ЧТО НУЖНО СДЕЛАТЬ =>
**A)** Продублируйте из воспоминаний о Михаиле Ромме весь отрывок от слов «Пальцам могу пересчитать, сколько» вниз до слов «(вопреки иронии) человечность.».
**B)** Чья самоотверженная работа, согласно воспоминаниям о Михаиле Ромме, предшествовала итоговому результату?

ФРАГМЕНТ ТЕКСТА =>
* * * *
Пальцам могу пересчитать, сколько раз я видел Михаила Ильича Ромма — может, пять, может быть семь раз в процессе работы над Миром сегодня, когда до моего непосредственного дела — сочинения и записи музыки — еще было далеко, и я, единственный из всей группы, на просмотрах его материала был просто зрителем. Сравнивая виденное тогда с тем, что получилось в итоге после самоотверженной работы Э. Климова и М. Хуциева, я, как и все остальные участники работы, могу только горестно сожалеть о невосполнимости роммовского голоса, который у нас всех на слуху после рабочих просмотров, где М. И. Ромм комментировал материал. Хотя эти комментарии и не содержали глобальных философских обобщений, они несли с собой — не столько лексически и смыслово, сколько интонационно — некую необъяснимую косвенную (вопреки иронии) человечность.
* * * *
ФРАГМЕНТЫ ЗАПИСЕЙ =>
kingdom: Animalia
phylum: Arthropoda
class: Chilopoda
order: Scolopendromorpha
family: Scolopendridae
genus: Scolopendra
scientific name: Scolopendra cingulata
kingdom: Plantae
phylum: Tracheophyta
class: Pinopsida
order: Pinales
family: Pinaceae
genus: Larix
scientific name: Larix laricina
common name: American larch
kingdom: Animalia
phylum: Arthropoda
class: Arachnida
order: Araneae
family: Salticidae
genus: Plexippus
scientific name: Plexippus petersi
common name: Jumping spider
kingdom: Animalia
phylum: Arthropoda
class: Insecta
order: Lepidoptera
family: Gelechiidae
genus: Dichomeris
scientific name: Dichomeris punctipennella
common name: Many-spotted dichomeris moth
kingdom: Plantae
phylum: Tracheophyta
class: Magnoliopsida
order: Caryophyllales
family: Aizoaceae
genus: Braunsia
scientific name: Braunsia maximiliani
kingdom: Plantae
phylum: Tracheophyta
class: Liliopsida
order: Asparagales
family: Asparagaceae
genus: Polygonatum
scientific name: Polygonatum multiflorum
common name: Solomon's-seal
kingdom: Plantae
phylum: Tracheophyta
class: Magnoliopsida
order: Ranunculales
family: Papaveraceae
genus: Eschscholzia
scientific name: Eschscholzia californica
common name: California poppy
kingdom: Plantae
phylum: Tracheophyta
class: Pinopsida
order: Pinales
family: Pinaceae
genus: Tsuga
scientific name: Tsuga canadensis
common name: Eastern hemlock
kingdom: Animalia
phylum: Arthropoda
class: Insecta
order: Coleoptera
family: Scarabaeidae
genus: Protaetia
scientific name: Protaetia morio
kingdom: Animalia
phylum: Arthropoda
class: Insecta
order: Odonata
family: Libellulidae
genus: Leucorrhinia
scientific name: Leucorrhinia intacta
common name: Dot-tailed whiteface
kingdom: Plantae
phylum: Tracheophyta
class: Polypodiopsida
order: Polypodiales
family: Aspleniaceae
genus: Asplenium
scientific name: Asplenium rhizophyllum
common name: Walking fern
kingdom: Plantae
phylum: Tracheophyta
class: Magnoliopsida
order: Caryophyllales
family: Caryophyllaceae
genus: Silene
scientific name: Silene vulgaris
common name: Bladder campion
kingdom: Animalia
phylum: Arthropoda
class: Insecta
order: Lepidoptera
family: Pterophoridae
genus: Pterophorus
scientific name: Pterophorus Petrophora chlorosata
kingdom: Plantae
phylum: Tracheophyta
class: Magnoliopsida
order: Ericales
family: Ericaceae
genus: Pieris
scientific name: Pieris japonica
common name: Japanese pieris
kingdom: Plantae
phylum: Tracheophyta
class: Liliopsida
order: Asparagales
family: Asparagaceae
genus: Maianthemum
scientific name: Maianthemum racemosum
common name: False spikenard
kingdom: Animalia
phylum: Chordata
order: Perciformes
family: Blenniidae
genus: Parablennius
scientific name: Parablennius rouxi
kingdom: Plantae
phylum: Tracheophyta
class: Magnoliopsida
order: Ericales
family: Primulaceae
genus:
* * * *
ОТВЕТЫ ПО ПОРЯДКУ =>
**A)**
Пальцам могу пересчитать, сколько раз я видел Михаила Ильича Ромма — может, пять, может быть семь раз в процессе работы над Миром сегодня, когда до моего непосредственного дела — сочинения и записи музыки — еще было далеко, и я, единственный из всей группы, на просмотрах его материала был просто зрителем. Сравнивая виденное тогда с тем, что получилось в итоге после самоотверженной работы Э. Климова и М. Хуциева, я, как и все остальные участники работы, могу только горестно сожалеть о невосполнимости роммовского голоса, который у нас всех на слуху после рабочих просмотров, где М. И. Ромм комментировал материал. Хотя эти комментарии и не содержали глобальных философских обобщений, они несли с собой — не столько лексически и смыслово, сколько интонационно — некую необъяснимую косвенную (вопреки иронии) человечность.

**B)** Работа Э. Климова и М. Хуциева.